[[ Data extracts open ]]

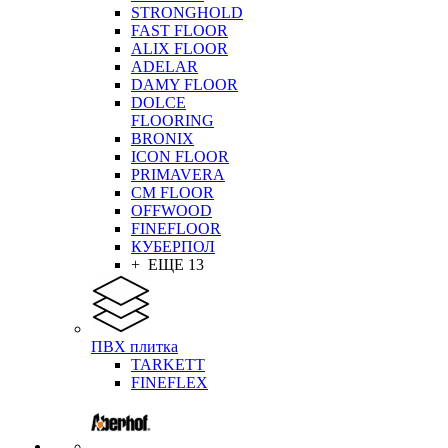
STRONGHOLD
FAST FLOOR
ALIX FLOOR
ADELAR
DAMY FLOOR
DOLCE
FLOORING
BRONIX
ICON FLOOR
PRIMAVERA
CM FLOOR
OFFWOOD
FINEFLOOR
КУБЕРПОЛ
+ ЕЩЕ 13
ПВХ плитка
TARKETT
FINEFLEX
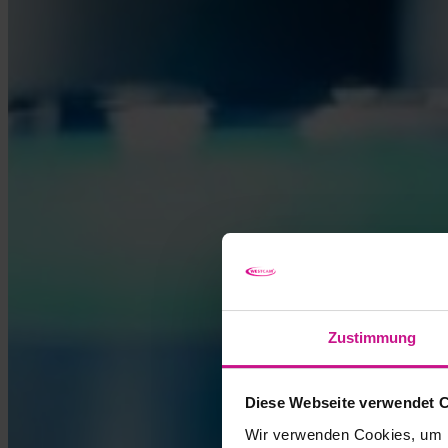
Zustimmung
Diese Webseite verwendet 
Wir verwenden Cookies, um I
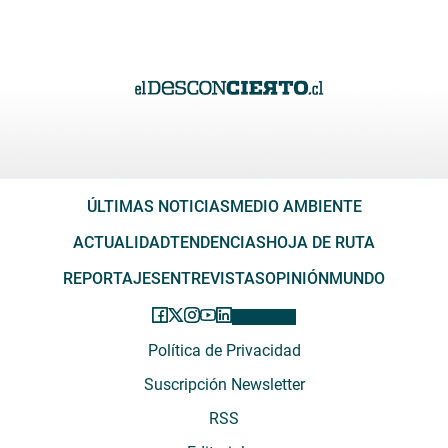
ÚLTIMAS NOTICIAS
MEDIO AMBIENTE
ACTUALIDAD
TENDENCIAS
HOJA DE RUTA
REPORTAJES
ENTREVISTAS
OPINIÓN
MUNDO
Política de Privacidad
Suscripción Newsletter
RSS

[[ Data extracts closed ]]

[Exercise description]
Restate the data word for word while omitting each picture.

[Exercise answer]
STRONGHOLD
FAST FLOOR
ALIX FLOOR
ADELAR
DAMY FLOOR
DOLCE
FLOORING
BRONIX
ICON FLOOR
PRIMAVERA
CM FLOOR
OFFWOOD
FINEFLOOR
КУБЕРПОЛ
+ ЕЩЕ 13
ПВХ плитка
TARKETT
FINEFLEX
Zustimmung
Diese Webseite verwendet 
Wir verwenden Cookies, um I
ÚLTIMAS NOTICIAS
MEDIO AMBIENTE
ACTUALIDAD
TENDENCIAS
HOJA DE RUTA
REPORTAJES
ENTREVISTAS
OPINIÓN
MUNDO
Política de Privacidad
Suscripción Newsletter
RSS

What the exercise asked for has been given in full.